La CPI compte 124 Etats parties, soit deux tiers du monde. De puissants Etats n'en font toutefois pas partie, à l'instar de la Russie, de la Chine, d'Israël mais aussi des Etats-Unis.

A Washington, on affiche un soutien fluctuant aux démarches de la Cour. On y est favorable lorsqu'il s'agit de poursuivre Vladimir Poutine, mais on refuse l'idée qu'un soldat américain puisse être jugé pour ses actes en Afghanistan ou ailleurs.

Le plus farouche opposant de la CPI est sans doute Donald Trump. En 2020, il a par exemple placé son ancienne procureure en chef Fatou Bensouda sur liste noire, un sort normalement réservé aux terroristes ou aux personnes ayant commis des crimes internationaux.
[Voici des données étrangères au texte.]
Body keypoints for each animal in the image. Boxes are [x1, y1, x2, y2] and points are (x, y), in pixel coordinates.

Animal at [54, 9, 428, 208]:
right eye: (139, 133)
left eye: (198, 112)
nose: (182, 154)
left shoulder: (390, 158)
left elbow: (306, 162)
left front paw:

Le président Joe Biden a depuis levé cette mesure, mais il reste toujours dans les tiroirs un décret présidentiel remontant à l'ère George Bush. Surnommé "The Hague Invasion Act", ce dernier autorise l'administration américaine à aller jusqu'à envahir les Pays-Bas pour récupérer ses ressortissants s'ils étaient traduits en justice devant la Cour pénale internationale.

Plus de cent journalistes morts à Gaza

Dans la guerre entre le Hamas et Israël, les journalistes ont payé un lourd tribut. Le nombre de leurs morts dans la bande de Gaza est si élevé et les circonstances de leurs décès si anormales que Reporters sans Frontières (RSF) a déposé deux plaintes auprès de la CPI.

"Constatant l’hécatombe de journalistes à Gaza, et le ciblage dont ils semblent être victimes, RSF appelle le procureur de la CPI, Karim Khan, à dire clairement qu’il fait une priorité de l’élucidation des crimes commis contre les journalistes à Gaza et de la poursuite de leurs auteurs", a déclaré Christophe Deloire, secrétaire général de l'organisation.

Le procureur en chef de la CPI a répondu le 5 janvier 2024 à RSF qu’il allait inclure les crimes contre les journalistes dans son enquête sur la Palestine. Dans son message, il a rappelé que "les journalistes sont protégés par le droit international humanitaire et le Statut de Rome, et ne doivent en aucun cas être pris pour cibles dans l’exercice de leur importante mission."